**Records for the exercise:**
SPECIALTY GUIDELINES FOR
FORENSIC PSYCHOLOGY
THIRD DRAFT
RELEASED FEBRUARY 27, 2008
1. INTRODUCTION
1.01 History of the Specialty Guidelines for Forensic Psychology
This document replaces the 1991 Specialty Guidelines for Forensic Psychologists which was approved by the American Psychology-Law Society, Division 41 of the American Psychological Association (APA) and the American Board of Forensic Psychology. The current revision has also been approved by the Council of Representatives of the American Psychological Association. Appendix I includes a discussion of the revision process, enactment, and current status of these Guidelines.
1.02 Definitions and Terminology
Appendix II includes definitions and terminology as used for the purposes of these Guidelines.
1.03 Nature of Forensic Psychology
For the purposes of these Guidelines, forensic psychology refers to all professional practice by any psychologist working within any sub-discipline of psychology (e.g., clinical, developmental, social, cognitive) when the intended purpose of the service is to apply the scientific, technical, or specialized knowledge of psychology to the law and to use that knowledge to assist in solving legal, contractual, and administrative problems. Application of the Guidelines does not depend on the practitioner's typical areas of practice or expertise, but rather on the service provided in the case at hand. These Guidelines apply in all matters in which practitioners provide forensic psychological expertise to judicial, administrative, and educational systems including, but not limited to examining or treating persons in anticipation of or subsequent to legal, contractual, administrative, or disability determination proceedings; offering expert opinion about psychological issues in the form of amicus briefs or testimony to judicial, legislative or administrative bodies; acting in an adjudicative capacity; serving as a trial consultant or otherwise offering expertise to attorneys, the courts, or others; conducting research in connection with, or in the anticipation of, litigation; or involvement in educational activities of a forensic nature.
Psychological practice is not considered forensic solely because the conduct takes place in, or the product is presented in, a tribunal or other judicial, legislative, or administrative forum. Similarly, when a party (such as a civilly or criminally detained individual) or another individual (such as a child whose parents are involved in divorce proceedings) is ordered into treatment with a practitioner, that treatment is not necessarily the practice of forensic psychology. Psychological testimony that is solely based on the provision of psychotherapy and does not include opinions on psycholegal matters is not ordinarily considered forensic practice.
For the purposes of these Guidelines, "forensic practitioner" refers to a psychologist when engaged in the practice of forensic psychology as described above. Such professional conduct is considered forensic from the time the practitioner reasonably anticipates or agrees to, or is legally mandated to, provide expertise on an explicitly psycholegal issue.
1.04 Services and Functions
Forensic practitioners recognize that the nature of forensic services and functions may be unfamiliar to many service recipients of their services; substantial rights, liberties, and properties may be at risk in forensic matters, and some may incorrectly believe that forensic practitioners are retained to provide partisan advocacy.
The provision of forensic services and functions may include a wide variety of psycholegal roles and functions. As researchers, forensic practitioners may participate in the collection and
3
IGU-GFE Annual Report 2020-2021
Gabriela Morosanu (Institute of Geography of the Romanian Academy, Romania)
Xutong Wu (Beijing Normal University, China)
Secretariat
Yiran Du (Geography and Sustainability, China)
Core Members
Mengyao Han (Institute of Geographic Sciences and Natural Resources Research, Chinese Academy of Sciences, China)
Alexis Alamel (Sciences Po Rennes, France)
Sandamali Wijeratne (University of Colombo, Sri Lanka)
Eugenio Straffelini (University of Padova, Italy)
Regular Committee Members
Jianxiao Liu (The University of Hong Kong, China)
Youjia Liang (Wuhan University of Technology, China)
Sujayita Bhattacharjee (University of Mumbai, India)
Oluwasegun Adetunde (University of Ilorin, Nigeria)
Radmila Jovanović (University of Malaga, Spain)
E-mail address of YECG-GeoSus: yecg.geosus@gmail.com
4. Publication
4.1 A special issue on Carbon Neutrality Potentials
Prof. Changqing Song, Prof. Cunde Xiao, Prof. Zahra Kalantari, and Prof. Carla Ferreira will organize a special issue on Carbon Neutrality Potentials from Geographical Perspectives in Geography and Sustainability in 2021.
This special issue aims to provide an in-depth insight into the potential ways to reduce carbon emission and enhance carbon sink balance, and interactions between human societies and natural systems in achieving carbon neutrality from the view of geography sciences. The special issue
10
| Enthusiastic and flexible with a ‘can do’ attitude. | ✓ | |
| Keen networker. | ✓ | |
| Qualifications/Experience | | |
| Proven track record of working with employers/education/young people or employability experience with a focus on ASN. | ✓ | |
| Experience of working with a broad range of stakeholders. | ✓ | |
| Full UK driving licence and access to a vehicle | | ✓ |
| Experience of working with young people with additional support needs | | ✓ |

**Work to complete:**
Every line from the start of the material above through the line that contains "For the purposes of these Guidelines, forensic" must be written out exactly, with both ends included.

**Exercise output:**
SPECIALTY GUIDELINES FOR
FORENSIC PSYCHOLOGY
THIRD DRAFT
RELEASED FEBRUARY 27, 2008
1. INTRODUCTION
1.01 History of the Specialty Guidelines for Forensic Psychology
This document replaces the 1991 Specialty Guidelines for Forensic Psychologists which was approved by the American Psychology-Law Society, Division 41 of the American Psychological Association (APA) and the American Board of Forensic Psychology. The current revision has also been approved by the Council of Representatives of the American Psychological Association. Appendix I includes a discussion of the revision process, enactment, and current status of these Guidelines.
1.02 Definitions and Terminology
Appendix II includes definitions and terminology as used for the purposes of these Guidelines.
1.03 Nature of Forensic Psychology
For the purposes of these Guidelines, forensic psychology refers to all professional practice by any psychologist working within any sub-discipline of psychology (e.g., clinical, developmental, social, cognitive) when the intended purpose of the service is to apply the scientific, technical, or specialized knowledge of psychology to the law and to use that knowledge to assist in solving legal, contractual, and administrative problems. Application of the Guidelines does not depend on the practitioner's typical areas of practice or expertise, but rather on the service provided in the case at hand. These Guidelines apply in all matters in which practitioners provide forensic psychological expertise to judicial, administrative, and educational systems including, but not limited to examining or treating persons in anticipation of or subsequent to legal, contractual, administrative, or disability determination proceedings; offering expert opinion about psychological issues in the form of amicus briefs or testimony to judicial, legislative or administrative bodies; acting in an adjudicative capacity; serving as a trial consultant or otherwise offering expertise to attorneys, the courts, or others; conducting research in connection with, or in the anticipation of, litigation; or involvement in educational activities of a forensic nature.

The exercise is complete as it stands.